The past few months have brought a flurry of changes to Google’s productivity apps. Some of the revamps were brought on by the COVID-19 pandemic, while others have long been in the works. The culmination of those changes is “Google Workspace.”
It’s both the new name of G Suite and a complete modernization of the company’s productivity offerings that reflects how work is increasingly getting done.
The road to Google Workspace
COVID-19 continues to be the catalyst behind some of the many changes in 2020. At work, communication is primarily, if not fully, virtual due to the move away from offices and rise of working from home. Google already had Hangouts Meet, but it became just Google Meet in April.
Google started by making premium features available to all G Suite customers, but then introduced a free version for the public to capitalize on Zoom entering the cultural lexicon. Besides making the service open to anyone with a Gmail account, it’s aggressively adding functionality from background blur and noise cancellation to virtual whiteboarding. It also added a very consumer-friendly Nest Hub Max and Smart Display integration. Google is particularly adding many new features that schools and education customers need for distance learning.
Meanwhile, Google’s second big act for 2020 is making Gmail an integrated workspace. It started with Google Meet being integrated into web Gmail, and then Android and iOS. There is now a dedicated tab to see your upcoming calls and quickly start new ones.
In July, Google took this a step further by announcing that Chat and a revamped Slack competitor called Rooms was also coming to Gmail. Furthering the one-stop-shop for work is the ability to edit Docs right in Gmail so that you can collaborate and talk at the same time.
What is Google Workspace
That brings us to today’s announcement. The collective name of the company’s productivity offering is now “Google Workspace.” This might just seem like a rebrand of apps and features that have already been announced, but this is a serious step towards Google modernizing its work platform.
Unsurprisingly, there’s a lot in the new name.
G Suite — and Microsoft Office — were made for a different era and that’s very much reflected by those brands. Google Workspace head Javier Soltero points out how both connote being in a very traditional box where work is done in an office building.
That is clearly no longer the case in 2020 with so many people working from home, and relying on the web to communicate and be productive.
The new “Workspace” moniker conveys a sense of mobility, and how work can increasingly be done anywhere.
That being said, having the ability to be productive anywhere doesn’t mean that you should work all the time. Google is being considerate of that fact with the new Gmail featuring out of office notices and do not disturb to help manage time.
However, the real way Google Workspace wants to manage your day is by saving it and letting you get everything done in one window. This development flew under the radar over the summer, but the new Gmail puts all of Google’s key communication tools in one app. Email, instant messaging, and video calling are now side-by-side. You no longer have to decide what app to open or navigate to, and can just click in Gmail for the right tool.
As part of simplifying work, an upcoming feature will let you create a new document right from Chat, and let others outside your company edit. Meanwhile, Meet picture-in-picture is coming to Docs, Sheets, and Slides for real-time collaboration.

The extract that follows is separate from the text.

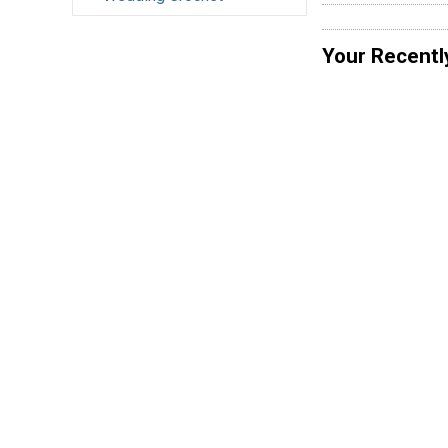
Your Recentl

Another added convenience is being able to very quickly preview a file linked in any document. Available today, hovering over a linked Slides file will open an inline window to move page-to-page. After making an @mention, a smart chip can show contact details and suggested actions.
Google Workspace makes some changes to the old G Suite pricing structure, but that won’t be felt by frontline workers. Rather, the takeaway for those end-users is that this is the same set of Google tools that they’ve used in their personal life. Rebrands, especially for Google, can sometimes be stark, but overall Google Workspace is not meant to be disruptive for the people using these tools day in and day out.
You will notice new four-color icons for Gmail, Meet, Calendar, Drive, and Docs in the “coming weeks.” Meanwhile, the new Gmail with Chat and Rooms is now available for all paying customers today.
With that, Google announced a new pricing model for G Suite that no longer sees small businesses and large enterprises having to use the same three tiers. Rather, Google now has editions for each, while current contracts are not changing today.
Small businesses with under 300 seats can sign-up for: Business Starter ($6/user), Business Standard ($12/user), and Business Plus ($18/user). The first two pricing tiers are unchanged from the previous Basic and Business plans, while the third is brand new and aimed at SMBs that want “more advanced capabilities”, but “do not need the entire enterprise-level offerings.”
Google is also offering Essentials ($8/user) for “teams and departments” that want Meet, Drive, or Docs, but want to keep their current email and calendar system.
Larger companies will benefit from “additional productivity features, enterprise-grade administrative controls, and our most advanced security and compliance capabilities.” Pricing and purchasing is available by contacting Google’s sales team or partner network.
Lastly, Google Workspace — primarily the new Gmail and deeper integrations between services — will be available to regular users with free accounts in the “coming months.” The current focus is on the enterprise, but Workspace and its vision of how people will get things done moving forward is meant for everyone from free accounts to education and non-profit clients. In the short term, the company doesn’t want to burden regular, free users with the exact same product that includes enterprise features that they won’t need.